We con­grat­u­late Kadiray Karakaya on passing his doc­tor­al ex­am­in­a­tion

 |  Heinz Nixdorf InstituteSecure Software Engineering / Heinz Nixdorf Institut

Kadiray Karakaya successfully completed his doctorate on the topic of "Scalable Data-Flow Analysis through Sparsification and Precise Call Graphs" with Prof Dr Eric Bodden.

Static data-flow analysis aims to ensure bug-free, secure, and quality software by accounting for all possible executions of a target programme. Due to scalability constraints, this often entails sound over-approximations that compromise analysis precision. On the other hand, sparsification, an optimization technique that restricts data-flow analyses to analysis-relevant program statements, improves scalability while at the same time maintaining precision.

This thesis presents SPARSEIDE, a novel framework that realises (data-flow) factspecific sparsification for any data-flow analysis that fits the IDE (Interprocedural Distributive Environments) framework. Although IDE analyses can only be sparsified with respect to static symbols and not dynamic values, SPARSEIDE yields significantly lower runtimes and memory consumptions than the original IDE framework. Scalability-improving approaches from the literature, including SPARSEIDE, use a fixed call-graph algorithm, without considering its impact on the downstream data- flow analysis. Through extensive empirical evaluation, this thesis shows how precise context-sensitive call graphs significantly reduce data-flow analysis runtimes.

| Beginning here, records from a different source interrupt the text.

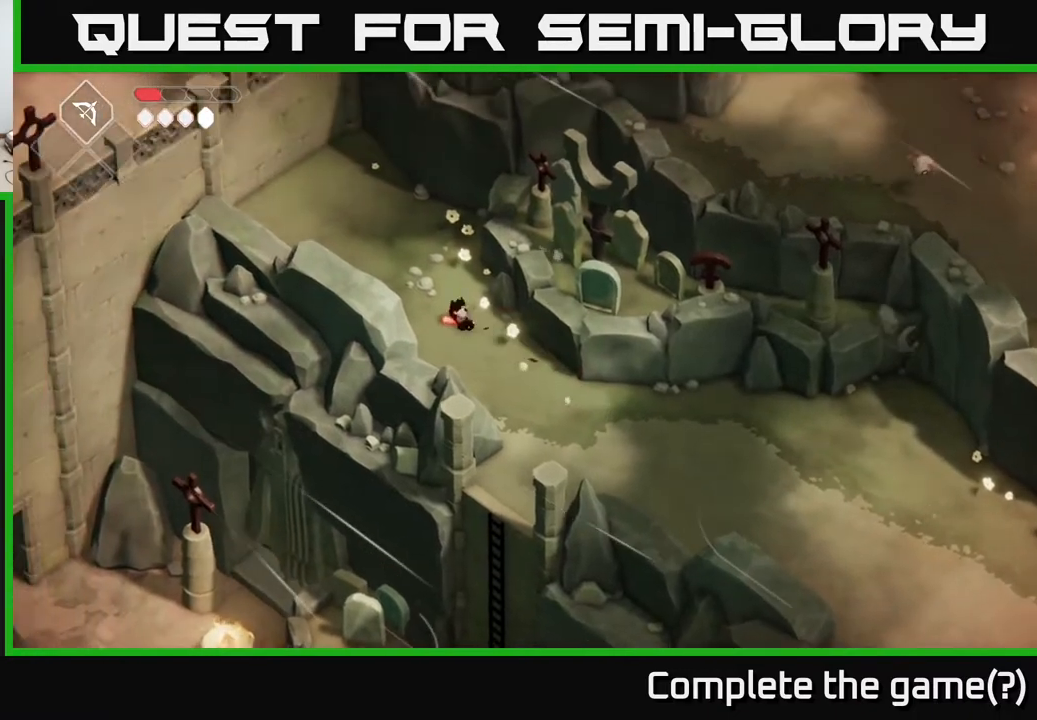
{"buttons": [], "left_stick": "up-right", "right_stick": "center", "events": [[50, "A", "up"], [67, "left_stick", "up"], [400, "left_stick", "up-right"]]}
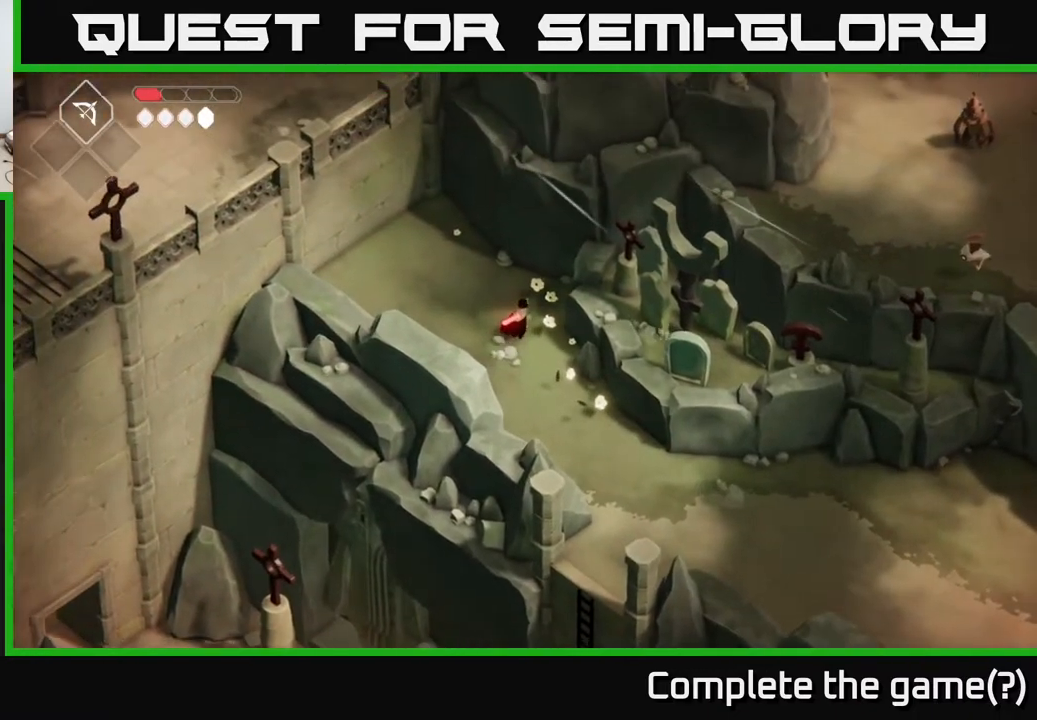
{"buttons": [], "left_stick": "up-left", "right_stick": "center", "events": [[150, "left_stick", "up"], [183, "X", "down"], [350, "X", "up"], [383, "left_stick", "up-left"]]}
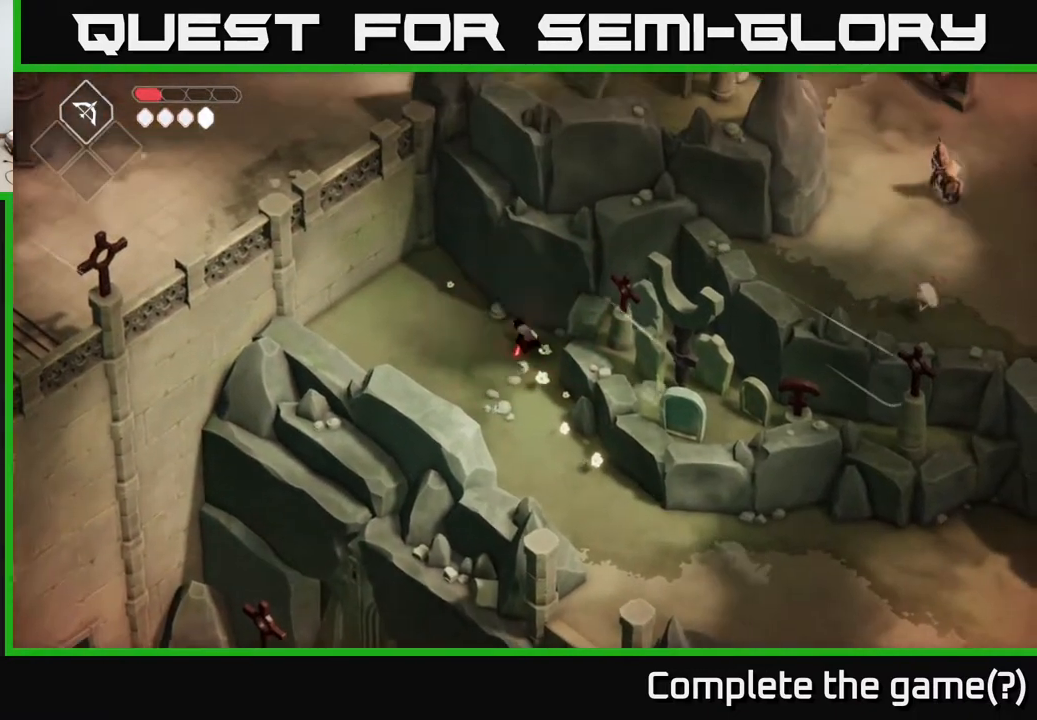
{"buttons": [], "left_stick": "up-left", "right_stick": "center", "events": [[200, "X", "down"], [367, "X", "up"]]}
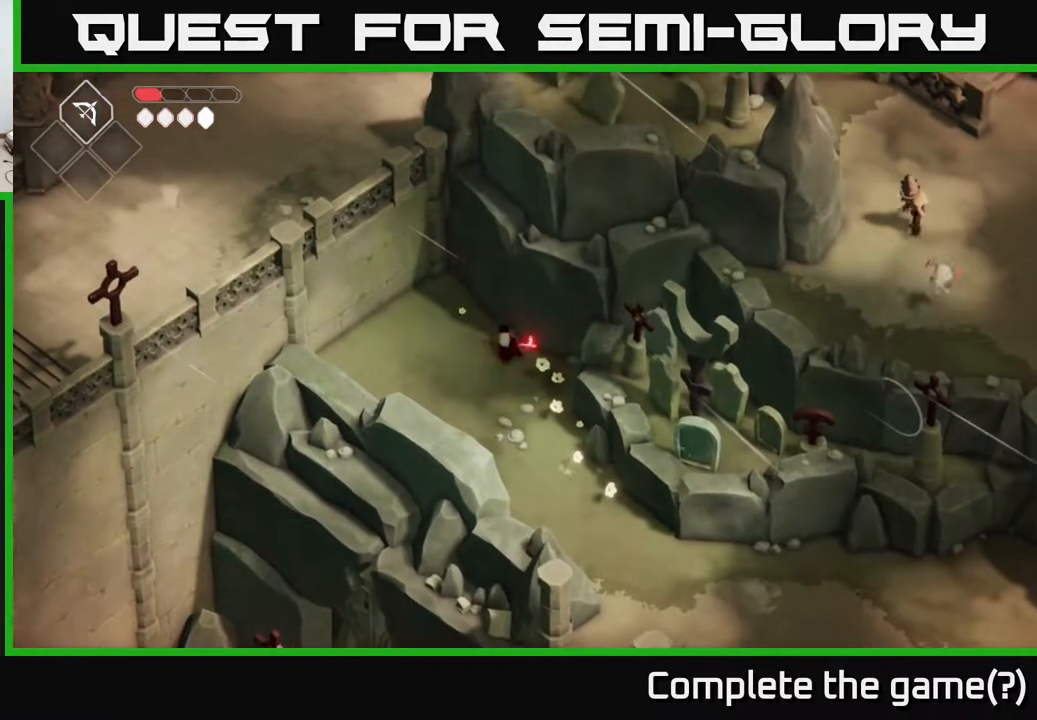
{"buttons": [], "left_stick": "down-right", "right_stick": "center", "events": [[217, "left_stick", "down-left"], [367, "left_stick", "down-right"]]}
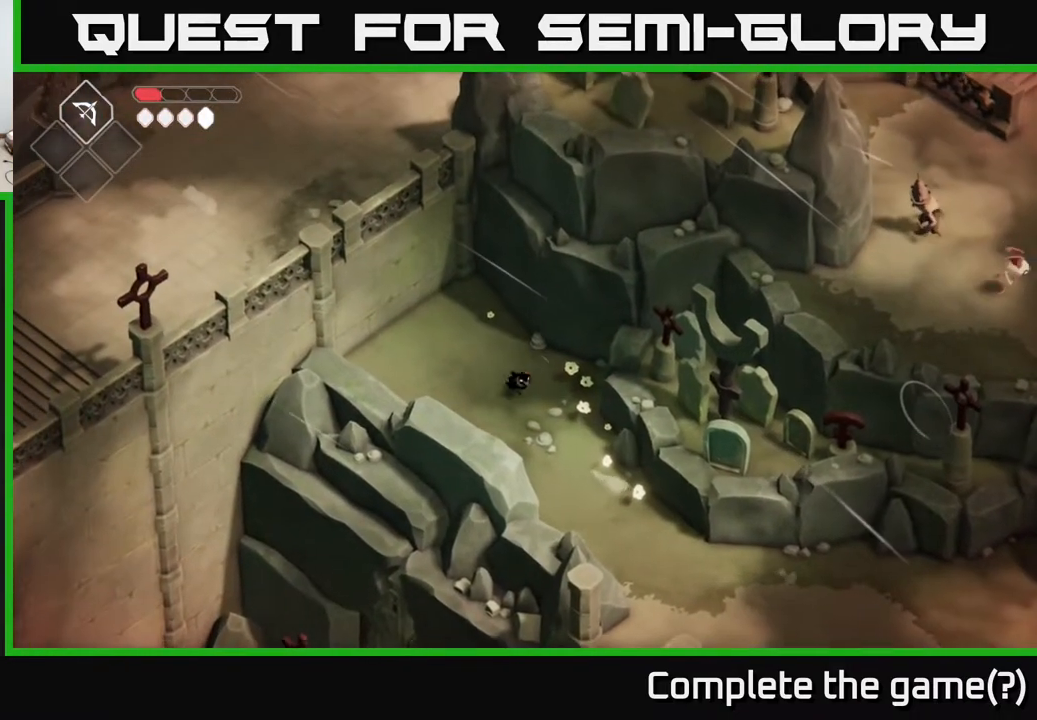
{"buttons": [], "left_stick": "down-right", "right_stick": "center", "events": [[200, "A", "down"], [483, "A", "up"]]}
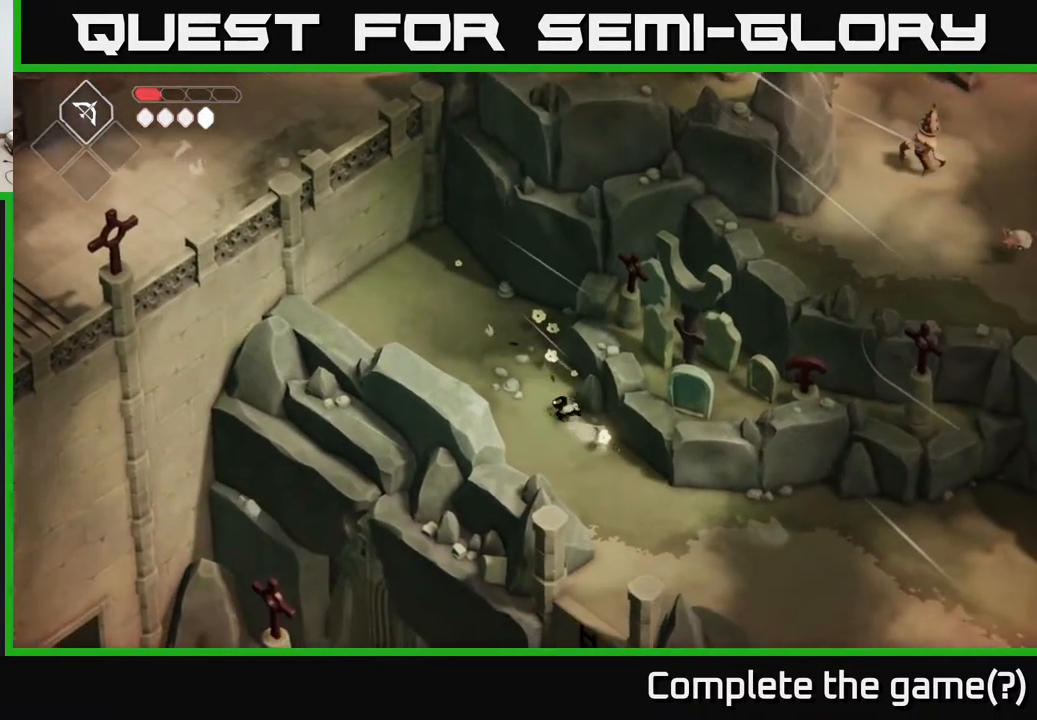
{"buttons": ["A"], "left_stick": "down-right", "right_stick": "center", "events": [[350, "A", "down"]]}
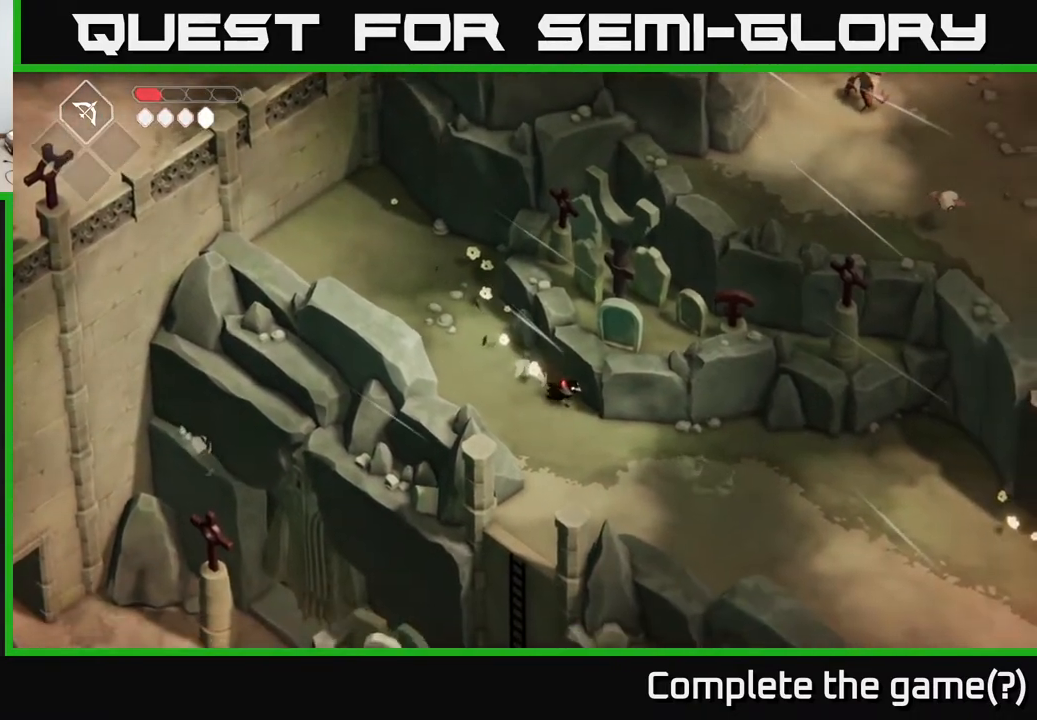
{"buttons": [], "left_stick": "down-right", "right_stick": "center", "events": [[117, "A", "up"]]}
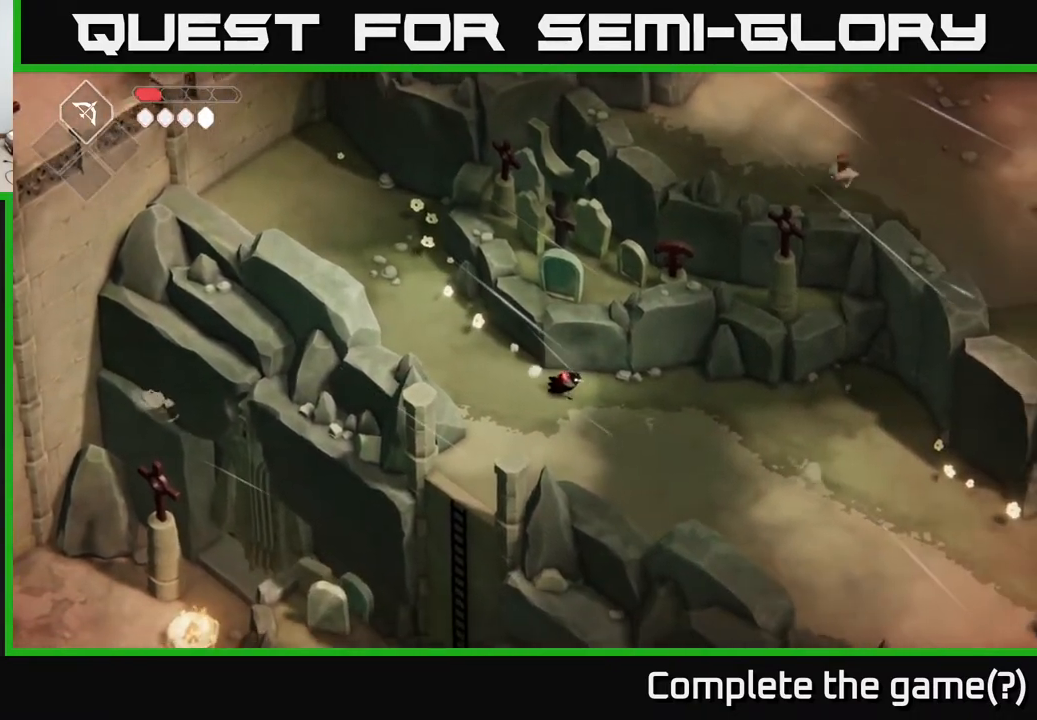
{"buttons": [], "left_stick": "down-right", "right_stick": "center", "events": []}
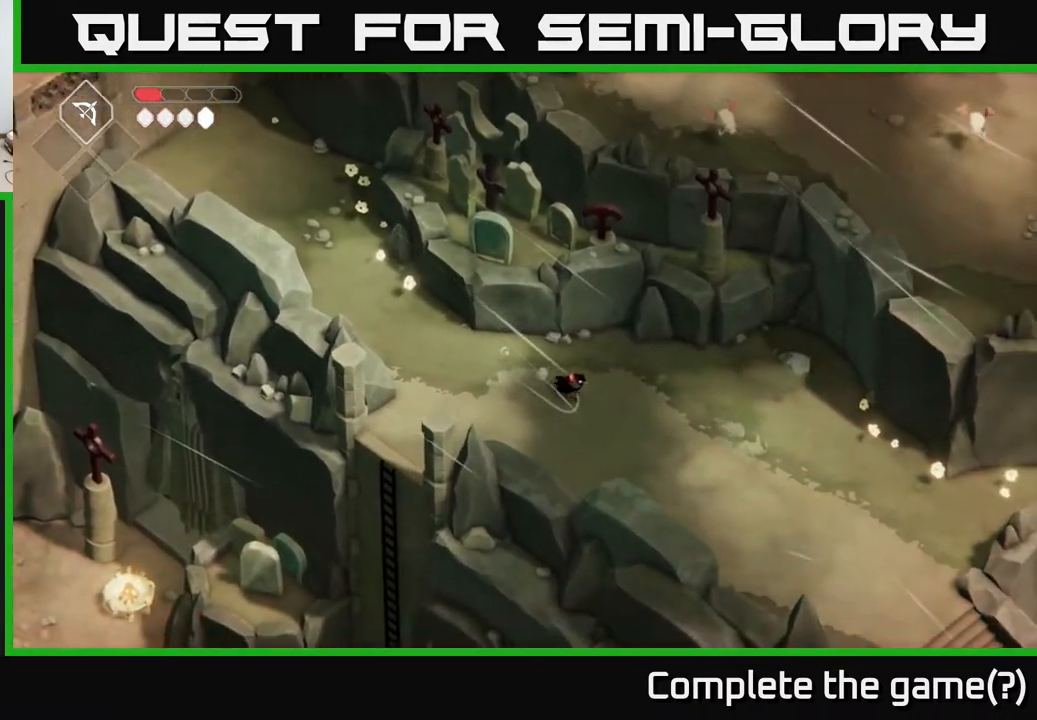
{"buttons": [], "left_stick": "down-right", "right_stick": "center", "events": []}
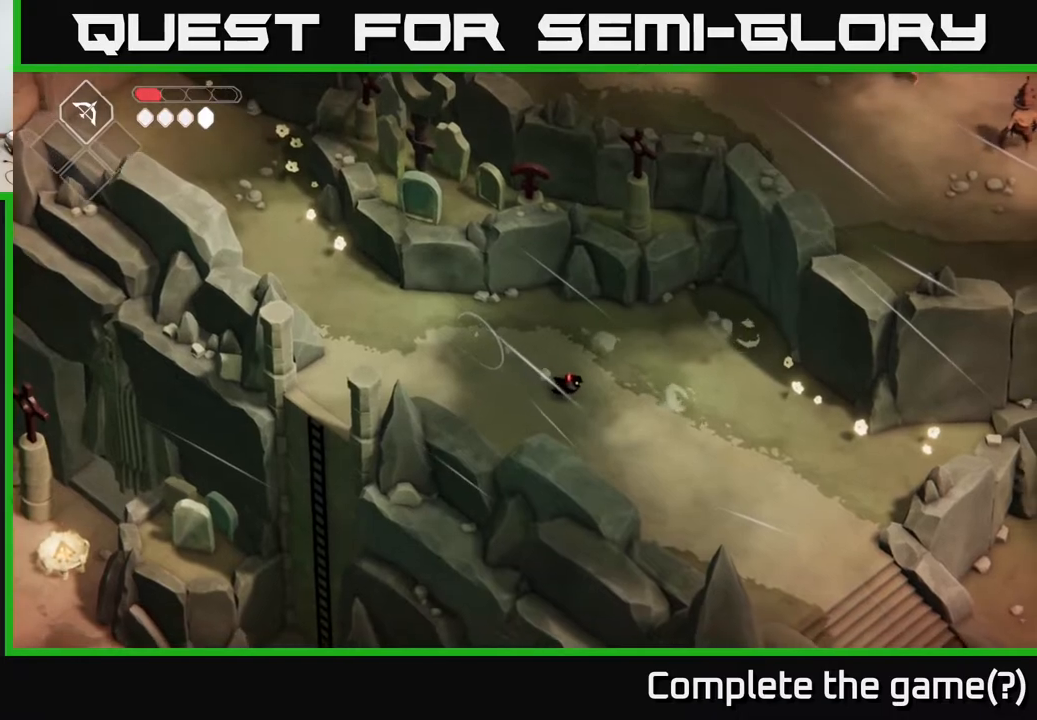
{"buttons": [], "left_stick": "down-right", "right_stick": "center", "events": []}
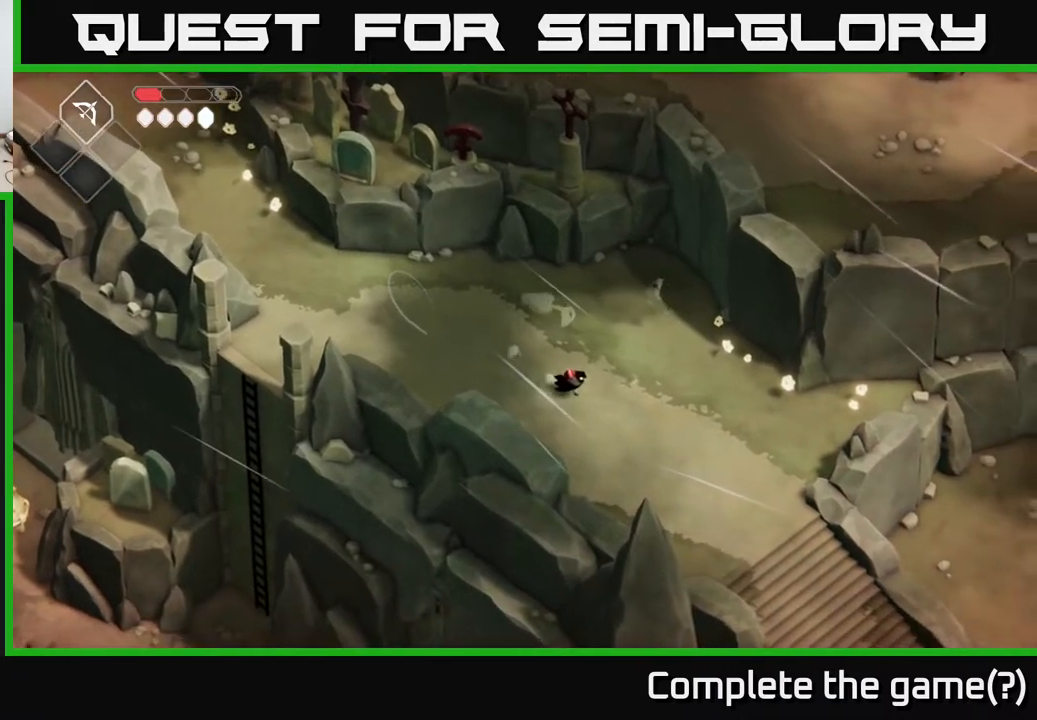
{"buttons": [], "left_stick": "down-right", "right_stick": "center", "events": []}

Precise data-flow analyses reason about the heap through pointer analyses, which are also hard to scale. This thesis also presents SPARSEBOOMERANG as an application of fact-specific sparsification to demand-driven pointer analysis. SPARSEBOOMERANG realises two different sparsification strategies that exploit the characteristics of the pointer analysis domain: a type-aware sparsification and an aliasaware sparsification. Interprocedural data-flow analyses comprise a data-flow solver, a call graph, and a pointer analysis. This thesis shows how to scale precise data-flow analyses by considering all three components from the perspective of sparsification.

Fact-specific sparsification reduces the data-flow solver's workload. As an orthogonal component, the choice of call graph significantly influences data-flow analysis scalability. Pointer analysis, which is known to be a non-distributive problem, also benefits from factspecific sparsification when formulated within a distributive data-flow analysis framework.